Sacombank Chairman Dang Van Thanh said the steel industry was vital to supporting the vast infrastructure projects at the heart of Vietnam’s socio-economic development plans.
However, he said the steel market was being manipulated by traders and distributors who deliberately control pricing.
“As a result, buyers and sellers are the real losers as they have little influence over the commodity,” he said, adding that the floor would help stabilize the market via more public and transparent trading.
The chairman said the bank would reserve loans worth VND2 trillion ($110 million) to give businesses who trade on the floor, which is waiting for a license from the government before it can open as the first non-gold commodity exchange in Vietnam.
Distribution breakdowns
Pham Chi Cuong, Chairman of Vietnam Steel Association, said Vietnam’s steel market was underdeveloped because Vietnamese producers did not invest in distribution networks.
“Producers paid a lot of attention to investing in technology while they were not interested in distribution.”
Cuong said producers thus lost all pricing power to distributors and still most producers had no plans to change this situation.
Current distribution systems lack “transparency in sales,” he said.
Steely inspection
Cuong also said that the steel industry suffered from a lack of inspections and regulations to prevent poor-quality products from entering the market.

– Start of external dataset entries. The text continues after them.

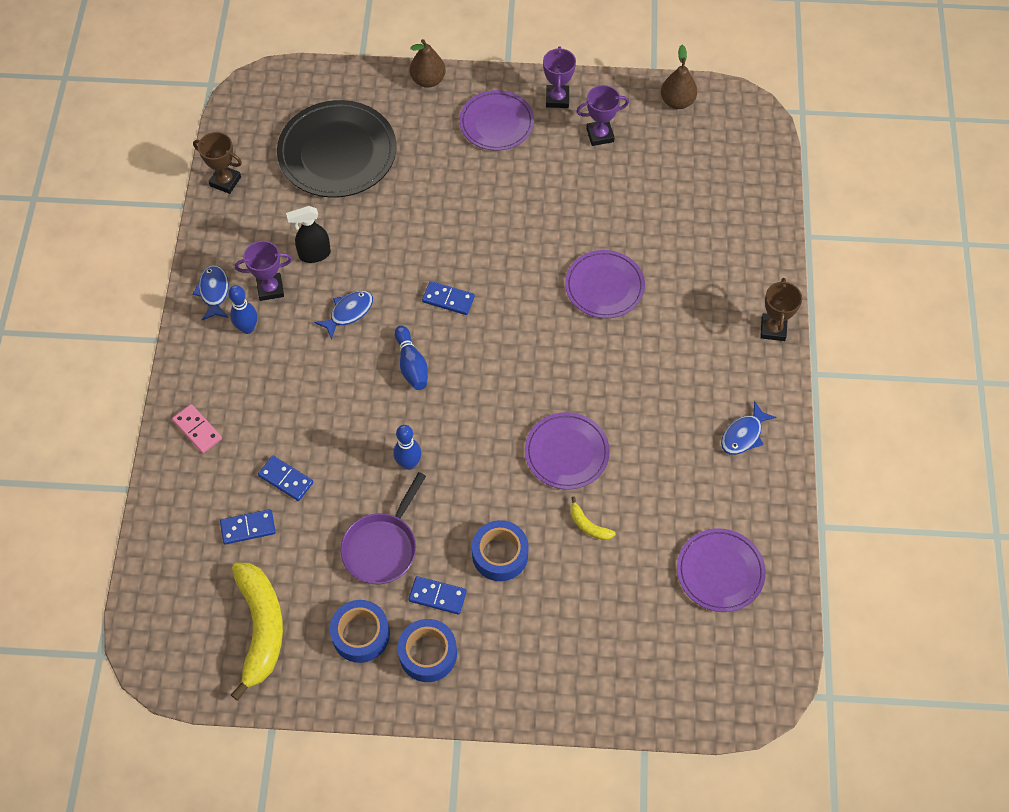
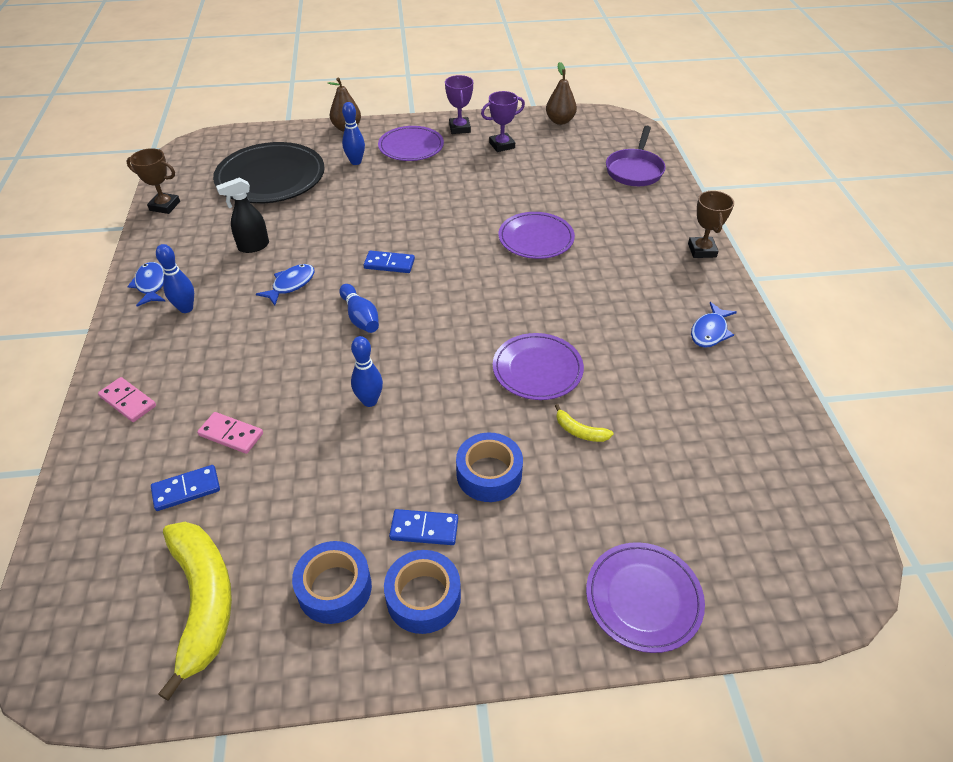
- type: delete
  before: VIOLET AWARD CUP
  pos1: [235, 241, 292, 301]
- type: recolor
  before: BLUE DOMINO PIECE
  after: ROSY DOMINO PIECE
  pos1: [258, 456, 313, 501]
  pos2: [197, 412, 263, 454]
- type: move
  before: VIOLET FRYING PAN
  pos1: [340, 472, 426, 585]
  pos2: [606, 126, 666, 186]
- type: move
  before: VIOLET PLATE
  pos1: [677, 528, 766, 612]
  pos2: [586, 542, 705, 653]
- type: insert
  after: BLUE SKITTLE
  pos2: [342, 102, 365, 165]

He said faulty steel products too often found their way into construction projects, putting major structures at risk of collapse.

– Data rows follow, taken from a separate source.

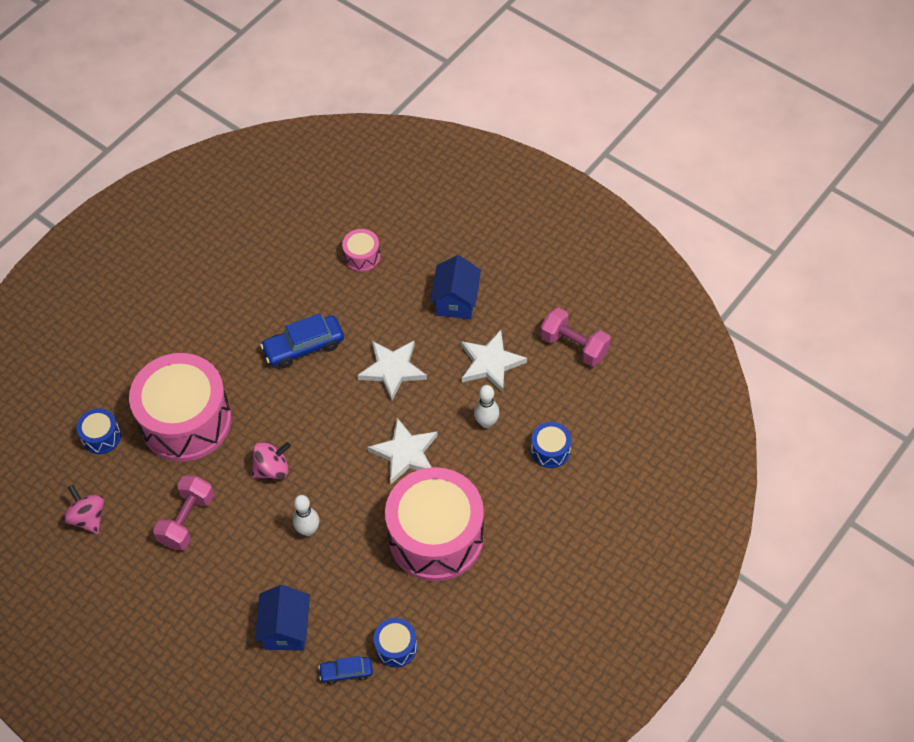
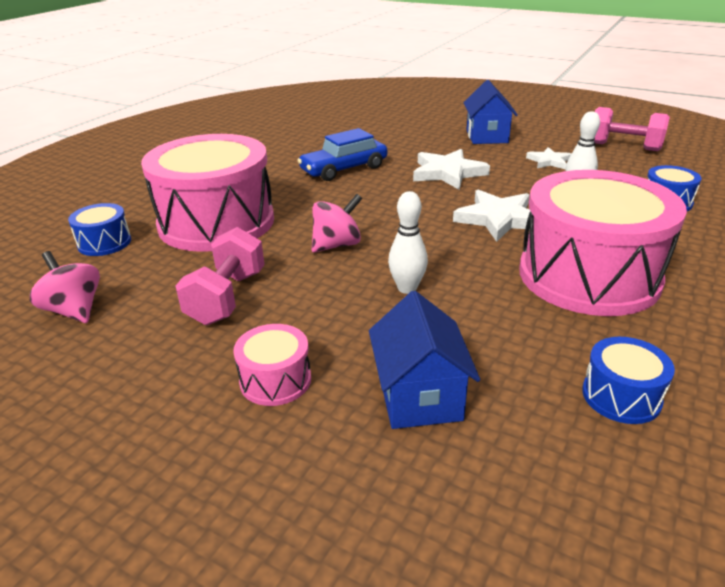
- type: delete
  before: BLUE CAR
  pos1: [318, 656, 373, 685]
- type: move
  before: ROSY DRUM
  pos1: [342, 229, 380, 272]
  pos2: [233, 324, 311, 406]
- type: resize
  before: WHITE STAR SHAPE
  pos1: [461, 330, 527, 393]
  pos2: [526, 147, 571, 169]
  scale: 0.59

To trade on the new floor, however, steelmakers would have to prove their quality and undergo inspections, Cuong said.
The government was concerned about the situation, he added, saying that it had sought to instate price and quality control measures similar to those it used under the old state-subsidy system before Vietnam initiated market economy practices.
Imbalances, new threats
Half of the steel products used in Vietnam are imported, driving costs up and making prices unstable.
Local and foreign-invested producers import nearly 100 percent the raw steel materials needed to make finished products, which only meet 50 percent of the country’s construction and manufacturing demands.
Do Duy Thai, chairman of Viet Steel Group, said imports were filling local warehouses and hurting domestic producers’ sales.
The country has imported 8.6 million tons of steel since the beginning of the year, in addition to 2 million tons of imported products stockpiled last year.
But local consumption, which has grown 12 percent since the beginning of 2009, was only about 6 million tons over the period.
Real estate, the main consumer of steel industry products, was no longer a reliable customer as sales to the sector had plummeted 40 percent since a new capital gains tax halted property market activity in late September, said Thai.
Vietnamese steel makers could easily compete with the mainly unlabelled steel produced in Southeast Asia, according to Thai, and he said commercial banks should not give loans to steel importers due to current high inventories.
Cuong from the association said the steel market would soon be flooded due to an influx of major steel production projects across Vietnam.
Last October, Korea-based Posco opened the biggest cold-rolling mill in Southeast Asia in the southern province of Ba Ria-Vung Tau.
Sacombank, the country’s largest commercial bank, has been the biggest loan provider to steel industry, providing VND5.8 trillion ($322 million) in loans to the industry so far.